課題 A: 映画『マンチェスター・バイ・ザ・シー』のレビューで、リー・チャンドラーはボストンでどんな仕事をしていると書かれていますか。
課題 B: 映画『マンチェスター・バイ・ザ・シー』のレビューのうち、「マンチェスター・バイ・ザ・シーのむーしゅのレビュー・感想・評価」から「っちりですが、結構重いです。」までを、その語句も含めて一字一句そのまま書き写してください。
課題 C: 映画『マンチェスター・バイ・ザ・シー』のレビューの続きを、最後の文の後から書き足してください。

むーしゅ

マンチェスター・バイ・ザ・シーのむーしゅのレビュー・感想・評価

2.6
 Casey Affleckの演技見たさに視聴。うん、刺さらなかった。

 ボストンで便利屋をしているリー・チャンドラーは、兄ジョーが心臓発作で亡くなったと連絡を受け、生まれ育った街「マンチェスター・バイ・ザ・シー」へ。故郷に帰ると兄の遺言にて16歳になる息子の後見人になることになり、避け続けていた故郷で生活することになる、という話。マンチェスター・バイ・ザ・シーといえばボストンちょい北の都市でシンギング・ビーチがあるところ。ちなみに人口は5,000人程度らしいです。景勝地というだけあってなかなか美しい街並みですが、漁村という特性もありさびれた雰囲気も。自然光を意識したのか全体的に彩度を下げてあり、ますますどんより感。内容にはばっちりですが、結構重いです。

抽出された行:
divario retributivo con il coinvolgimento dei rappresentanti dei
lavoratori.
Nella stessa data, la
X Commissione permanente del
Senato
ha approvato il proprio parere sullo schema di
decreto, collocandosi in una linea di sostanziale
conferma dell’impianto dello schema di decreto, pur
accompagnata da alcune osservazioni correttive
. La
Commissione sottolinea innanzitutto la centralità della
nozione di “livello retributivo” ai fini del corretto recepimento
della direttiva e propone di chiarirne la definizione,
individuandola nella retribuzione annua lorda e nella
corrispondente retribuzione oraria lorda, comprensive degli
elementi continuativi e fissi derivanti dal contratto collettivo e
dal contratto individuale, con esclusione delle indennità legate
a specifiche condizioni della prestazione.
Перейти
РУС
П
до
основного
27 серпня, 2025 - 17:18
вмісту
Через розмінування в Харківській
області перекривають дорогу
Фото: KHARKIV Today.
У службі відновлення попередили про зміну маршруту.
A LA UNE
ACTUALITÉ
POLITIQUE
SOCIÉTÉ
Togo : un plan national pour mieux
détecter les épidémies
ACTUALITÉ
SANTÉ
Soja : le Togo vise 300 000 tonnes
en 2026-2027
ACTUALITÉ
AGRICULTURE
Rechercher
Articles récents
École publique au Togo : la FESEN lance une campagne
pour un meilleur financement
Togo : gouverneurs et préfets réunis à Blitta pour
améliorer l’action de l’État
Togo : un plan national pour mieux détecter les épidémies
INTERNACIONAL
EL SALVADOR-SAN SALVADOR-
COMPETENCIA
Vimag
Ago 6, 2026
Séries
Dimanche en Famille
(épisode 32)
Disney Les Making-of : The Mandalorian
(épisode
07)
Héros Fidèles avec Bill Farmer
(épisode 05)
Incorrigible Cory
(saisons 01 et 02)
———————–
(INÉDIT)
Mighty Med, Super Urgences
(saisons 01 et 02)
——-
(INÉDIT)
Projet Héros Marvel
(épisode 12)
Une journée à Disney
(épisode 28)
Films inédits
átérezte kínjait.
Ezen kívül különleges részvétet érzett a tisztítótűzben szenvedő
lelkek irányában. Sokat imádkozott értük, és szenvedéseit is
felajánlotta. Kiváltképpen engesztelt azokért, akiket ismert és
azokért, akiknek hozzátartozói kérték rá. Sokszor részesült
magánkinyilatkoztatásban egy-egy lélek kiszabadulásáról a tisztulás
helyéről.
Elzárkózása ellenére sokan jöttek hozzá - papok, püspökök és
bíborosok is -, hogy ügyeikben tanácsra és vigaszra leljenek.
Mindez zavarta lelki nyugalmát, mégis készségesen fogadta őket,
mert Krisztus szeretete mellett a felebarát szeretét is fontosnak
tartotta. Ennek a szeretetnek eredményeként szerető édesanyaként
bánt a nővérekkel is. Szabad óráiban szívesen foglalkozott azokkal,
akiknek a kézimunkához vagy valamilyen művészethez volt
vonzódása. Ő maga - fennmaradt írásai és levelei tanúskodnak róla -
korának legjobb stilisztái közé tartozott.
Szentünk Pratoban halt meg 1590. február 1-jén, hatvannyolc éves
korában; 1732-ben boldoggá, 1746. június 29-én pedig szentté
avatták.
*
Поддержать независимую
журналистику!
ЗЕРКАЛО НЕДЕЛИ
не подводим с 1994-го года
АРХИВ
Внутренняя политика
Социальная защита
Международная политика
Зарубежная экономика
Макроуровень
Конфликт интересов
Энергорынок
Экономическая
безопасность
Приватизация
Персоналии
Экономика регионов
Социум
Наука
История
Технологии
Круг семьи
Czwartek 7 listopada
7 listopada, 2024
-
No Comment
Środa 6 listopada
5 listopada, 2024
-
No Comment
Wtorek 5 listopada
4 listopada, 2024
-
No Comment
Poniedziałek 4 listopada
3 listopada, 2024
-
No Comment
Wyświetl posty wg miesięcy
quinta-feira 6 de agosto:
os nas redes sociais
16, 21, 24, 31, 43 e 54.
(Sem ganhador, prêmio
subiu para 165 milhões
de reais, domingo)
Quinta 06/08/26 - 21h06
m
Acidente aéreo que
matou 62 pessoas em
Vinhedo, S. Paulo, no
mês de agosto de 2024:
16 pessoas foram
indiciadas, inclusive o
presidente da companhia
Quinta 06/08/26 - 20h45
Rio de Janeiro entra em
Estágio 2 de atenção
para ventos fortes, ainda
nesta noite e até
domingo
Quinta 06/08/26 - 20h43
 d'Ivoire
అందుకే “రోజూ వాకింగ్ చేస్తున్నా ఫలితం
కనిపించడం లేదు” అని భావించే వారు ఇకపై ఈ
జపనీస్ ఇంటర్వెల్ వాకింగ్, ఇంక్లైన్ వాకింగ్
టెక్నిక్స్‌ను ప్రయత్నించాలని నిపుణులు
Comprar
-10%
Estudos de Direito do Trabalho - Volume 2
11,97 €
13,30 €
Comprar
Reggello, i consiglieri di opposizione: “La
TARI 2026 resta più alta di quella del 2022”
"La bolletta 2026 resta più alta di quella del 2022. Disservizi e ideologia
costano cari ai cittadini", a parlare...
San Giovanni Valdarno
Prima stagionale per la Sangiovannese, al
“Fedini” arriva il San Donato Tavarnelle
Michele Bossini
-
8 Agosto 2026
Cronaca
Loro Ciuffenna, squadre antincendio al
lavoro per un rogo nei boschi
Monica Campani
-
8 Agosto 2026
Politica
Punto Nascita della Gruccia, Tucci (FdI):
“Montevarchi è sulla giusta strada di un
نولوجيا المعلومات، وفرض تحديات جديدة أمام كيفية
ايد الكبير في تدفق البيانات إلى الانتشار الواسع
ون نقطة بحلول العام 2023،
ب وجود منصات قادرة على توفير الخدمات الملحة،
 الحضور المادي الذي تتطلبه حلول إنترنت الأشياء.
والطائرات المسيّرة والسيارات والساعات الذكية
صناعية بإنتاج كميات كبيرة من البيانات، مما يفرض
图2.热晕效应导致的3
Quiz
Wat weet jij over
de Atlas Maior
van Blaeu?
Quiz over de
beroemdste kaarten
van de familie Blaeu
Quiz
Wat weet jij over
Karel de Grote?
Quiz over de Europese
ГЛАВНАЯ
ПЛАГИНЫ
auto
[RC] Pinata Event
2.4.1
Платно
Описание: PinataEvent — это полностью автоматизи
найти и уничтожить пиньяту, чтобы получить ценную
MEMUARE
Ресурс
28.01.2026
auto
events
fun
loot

解答 A: 便利屋です。

解答 B:
マンチェスター・バイ・ザ・シーのむーしゅのレビュー・感想・評価

2.6
 Casey Affleckの演技見たさに視聴。うん、刺さらなかった。

 ボストンで便利屋をしているリー・チャンドラーは、兄ジョーが心臓発作で亡くなったと連絡を受け、生まれ育った街「マンチェスター・バイ・ザ・シー」へ。故郷に帰ると兄の遺言にて16歳になる息子の後見人になることになり、避け続けていた故郷で生活することになる、という話。マンチェスター・バイ・ザ・シーといえばボストンちょい北の都市でシンギング・ビーチがあるところ。ちなみに人口は5,000人程度らしいです。景勝地というだけあってなかなか美しい街並みですが、漁村という特性もありさびれた雰囲気も。自然光を意識したのか全体的に彩度を下げてあり、ますますどんより感。内容にはばっちりですが、結構重いです。

解答 C:
 さてCasey Affleckの演技ですが、冒頭にも書きましたが正直刺さらなかったです。地元で皆に好かれている兄をなんとなく羨ましく思いつつも、不器用で短気。これ演技じゃなくてCasey Affleck本人じゃん。人気スターの兄Ben Affleckと顔は似ているのに、あまり人気が伸びず、出演作も多いのにあまり注目されず、そして短気。これCasey Affleckのこと指してますけど。まぁ最も本人は色々と世間へのゴシップ提供係なので、恐らくもっと素行は悪いんでしょう、というか派手なんでしょう。そういう意味では感情を抑える演技をしていたということなんですかね。こういった暗い役って感情の起伏がない分演技がなかなか難しい分野かと思うのですが、表面上の暗い中にも明るい希望が見えた気がする場合か、さらに深い闇が垣間見える場合か、そんなときに心を捕まれる気がするのですが、残念ながら捕まれずに見終えました。まぁこの年は主演男優賞の対抗馬も個人的にはう~むでしたが。

 さて意外とシーンとしては好きなものがいくつかあって、中でも死んだジョーに会うために、パトリックと初めて病院へ向かうところは良かったです。ついた瞬間お互いの意思がかみ合わず車を発進させてしまったり、霊安室を1秒で退出したり。16歳の少年では抱えきれない"父の死"というものに必死に対応しようとしている姿が結構好きでした。リーにとって一番近い血縁者はパトリックなんですもんね。遠慮交えた微妙な距離感がある二人。ってことで、Lucas Hedges良かったかも。

 まぁこういう映画は行間を読み取ることで、あるいは創作していくことで解釈も人それぞれに生まれていくものだと思いますし、それが面白味でもあると思うのですが、もうちょっと主人公の気持ちに変化は欲しかったかなとは思いました。元妻からの許しを受けても結果取り乱してしまい、彼の心の助けになったのかどうか、あまりわからない。良かったねとは思えないまでも、何か兆しだけは見たかったです。